Философия Канта имеет принципиальные отличия от теологии Кальвина, однако базовая установка относительно проблемы любви к себе остается неизменной. По мнению Канта, желать счастья другим – добродетель, в то время как желание собственного счастья остается этически «нейтральным», поскольку к тому стремится человеческая природа, а естественное стремление не может иметь положительного этического смысла (см. Kant 1908, особенно часть I, стр. 126). Кант признает, что не следует отказываться от притязаний на счастье; при определенных обстоятельствах забота о своем счастье бывает правильным поступком; отчасти потому, что здоровье, довольство и прочее подобное могут быть средствами, необходимыми для исполнения долга, отчасти потому, что отсутствие счастья – бедность – может отвлечь человека от исполнения долга (там же, ч. I, стр. 186). Но любовь к себе, стремление к собственному счастью ни в коем случае не может быть добродетелью. Стремление к собственному счастью как этический принцип не годится: «Он подводит под нравственность мотивы, которые, скорее, подрывают ее и уничтожают весь ее возвышенный характер, смешивая в один класс побуждения к добродетели и побуждения к пороку»[72]
(там же; см., в частности, «Основы метафизики нравственности», раздел второй, стр. 61). Кант различает в эгоизме себялюбие, филавтию (благоволение, расположение к себе) и высокомерие – любование собой. «Разумное себялюбие» следует ограничивать этическими принципами, самолюбование следует подавлять, индивидуум должен ощущать свое ничтожество в сравнении со святостью моральных законов (там же, часть I, стр. 165). Он должен находить высшее счастье в исполнении долга. Реализация нравственного принципа – и, следовательно, обретение счастья индивидуумом, – возможны лишь в чем-либо целом, в нации, в государстве. И все же «благо, источник которого рассудок, [т. е.] сохранение уже существующей конституции, есть высший закон гражданского общества вообще, ибо это общество существует только благодаря этой конституции, –Несмотря на то, что Кант проявляет больше уважения к целостности личности, чем Кальвин или Лютер, он заявляет, что даже при самом тираническом правительстве человек не имеет права бунтовать, а карой за угрозу авторитету государя должно быть не что иное, как смерть (Kant 1907, стр. 126). Он подчеркивает заложенную в природе человека склонность к дурному (Kant 1934, особенно книга I), для подавления которой необходим нравственный закон, категорический императив, иначе человек превратится в зверя, а история человеческого общества закончится буйством анархии.

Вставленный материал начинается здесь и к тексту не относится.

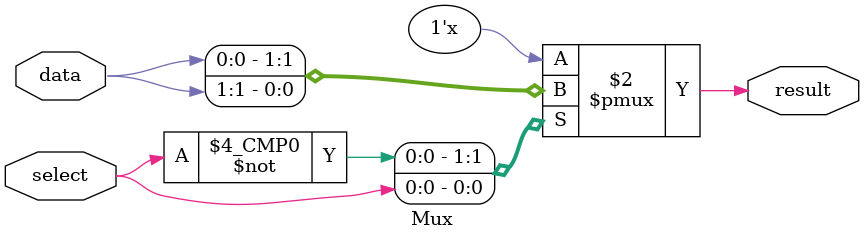
<source format=v>

module Mux (
    input select,
    input [1:0] data,
    output reg  result
);
    always @(select) begin
        case (select)
            0: result = data[0];
            1: result = data[1];
        endcase
    end
endmodule

</source>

Обсуждая системы Кальвина и Канта, мы упомянули их фокус на ничтожестве человека. Но все-таки, как уже упоминалось, они также обращают внимание на автономию и достоинство индивидуума, и это противоречие пронизывает все их труды. В философии эпохи Просвещения вопрос притязаний и счастья человека даже более, чем Кант, подчеркивали другие философы, например Гельвеций. Эта тенденция в современной философии нашла беспрецедентное выражение у Штирнера[74]
и Ницше. Формулировка, в которую они часто облекают данную тему – хотя она не обязательно отражает их истинные соображения, – родственна фундаментальной идее Кальвина и Канта о том, что любовь к другим и любовь к себе взаимно исключаются. Но, в противопоставление этим авторам, они определяют любовь к другим как слабость и самопожертвование, а эгоизм, себялюбие и любовь к себе называют добродетелью – и тоже запутывают дело, не проводя между этими явлениями четкого разграничения. Например, у Штирнера мы читаем: «Тут должен выступить имеющий решающее значение эгоизм, своекорыстие, а не принцип любви, не чувства, вытекающие из любви, – милосердие, добросердечность, благодушие, даже справедливость и правосудие (ибо и justitia[75] – проявление любви, продукт ее): любовь знает только жертвы и требует “самопожертвования”» (Stirner 1912, стр. 339[76]).